##### Data excerpts
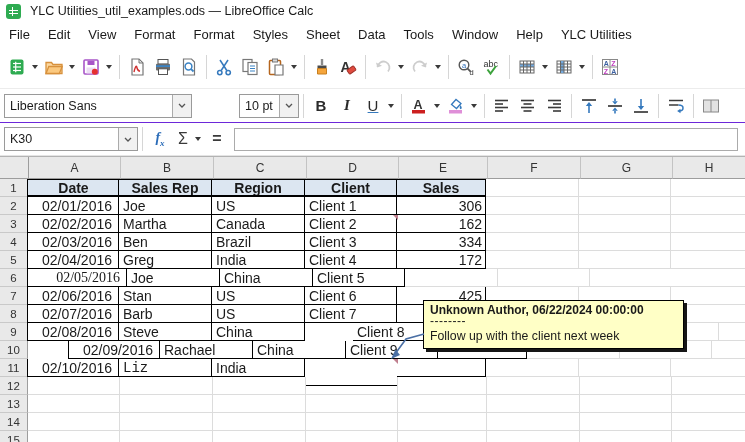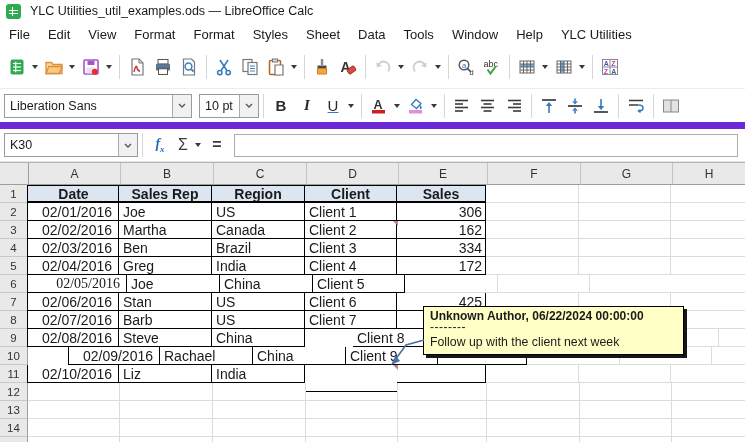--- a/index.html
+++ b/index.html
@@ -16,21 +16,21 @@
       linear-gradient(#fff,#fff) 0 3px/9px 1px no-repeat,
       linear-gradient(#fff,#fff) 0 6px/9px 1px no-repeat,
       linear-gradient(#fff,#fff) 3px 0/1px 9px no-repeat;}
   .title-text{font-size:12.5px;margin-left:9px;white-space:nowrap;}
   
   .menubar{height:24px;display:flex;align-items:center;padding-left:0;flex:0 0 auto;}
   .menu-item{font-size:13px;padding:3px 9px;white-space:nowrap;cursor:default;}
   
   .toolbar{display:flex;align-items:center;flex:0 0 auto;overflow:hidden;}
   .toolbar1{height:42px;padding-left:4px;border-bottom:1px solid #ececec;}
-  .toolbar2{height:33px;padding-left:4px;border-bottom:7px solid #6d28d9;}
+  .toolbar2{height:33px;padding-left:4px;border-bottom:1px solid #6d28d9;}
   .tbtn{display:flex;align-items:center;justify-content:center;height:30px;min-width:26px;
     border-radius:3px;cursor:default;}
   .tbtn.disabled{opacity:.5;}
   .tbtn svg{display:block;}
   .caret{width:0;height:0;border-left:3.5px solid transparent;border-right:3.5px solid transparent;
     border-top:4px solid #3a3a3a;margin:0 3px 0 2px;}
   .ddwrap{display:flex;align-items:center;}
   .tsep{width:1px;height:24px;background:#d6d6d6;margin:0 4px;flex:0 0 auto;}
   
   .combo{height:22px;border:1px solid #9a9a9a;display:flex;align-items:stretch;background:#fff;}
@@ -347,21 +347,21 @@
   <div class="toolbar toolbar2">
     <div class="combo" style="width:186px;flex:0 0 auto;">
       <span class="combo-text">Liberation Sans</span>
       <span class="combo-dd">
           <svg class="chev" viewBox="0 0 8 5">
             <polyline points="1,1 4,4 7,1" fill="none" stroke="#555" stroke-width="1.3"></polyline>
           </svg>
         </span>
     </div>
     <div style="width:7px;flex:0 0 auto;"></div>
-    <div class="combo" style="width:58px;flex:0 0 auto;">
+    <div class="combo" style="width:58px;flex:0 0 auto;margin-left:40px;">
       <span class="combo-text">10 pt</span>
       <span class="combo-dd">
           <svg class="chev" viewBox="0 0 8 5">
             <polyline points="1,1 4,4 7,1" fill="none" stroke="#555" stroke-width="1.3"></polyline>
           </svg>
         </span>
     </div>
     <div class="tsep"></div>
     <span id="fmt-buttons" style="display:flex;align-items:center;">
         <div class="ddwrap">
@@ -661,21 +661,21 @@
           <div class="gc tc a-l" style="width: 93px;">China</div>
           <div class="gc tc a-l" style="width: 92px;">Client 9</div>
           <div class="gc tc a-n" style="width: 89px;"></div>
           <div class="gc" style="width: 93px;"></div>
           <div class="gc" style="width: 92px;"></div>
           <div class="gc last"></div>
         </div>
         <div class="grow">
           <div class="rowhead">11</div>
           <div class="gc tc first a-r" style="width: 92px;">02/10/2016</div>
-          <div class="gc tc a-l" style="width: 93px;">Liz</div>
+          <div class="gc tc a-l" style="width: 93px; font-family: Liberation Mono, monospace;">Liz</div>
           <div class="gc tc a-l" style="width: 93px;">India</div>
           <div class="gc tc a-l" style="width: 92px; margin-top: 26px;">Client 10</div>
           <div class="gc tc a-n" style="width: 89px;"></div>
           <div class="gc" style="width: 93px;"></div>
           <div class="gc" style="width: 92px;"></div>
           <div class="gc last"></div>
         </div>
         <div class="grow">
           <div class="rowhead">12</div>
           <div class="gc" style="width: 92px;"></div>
##########
• Assignment:
Pick out each line in the material containing "white".

• Solved exercise:
   .title-text{font-size:12.5px;margin-left:9px;white-space:nowrap;}
   .menu-item{font-size:13px;padding:3px 9px;white-space:nowrap;cursor:default;}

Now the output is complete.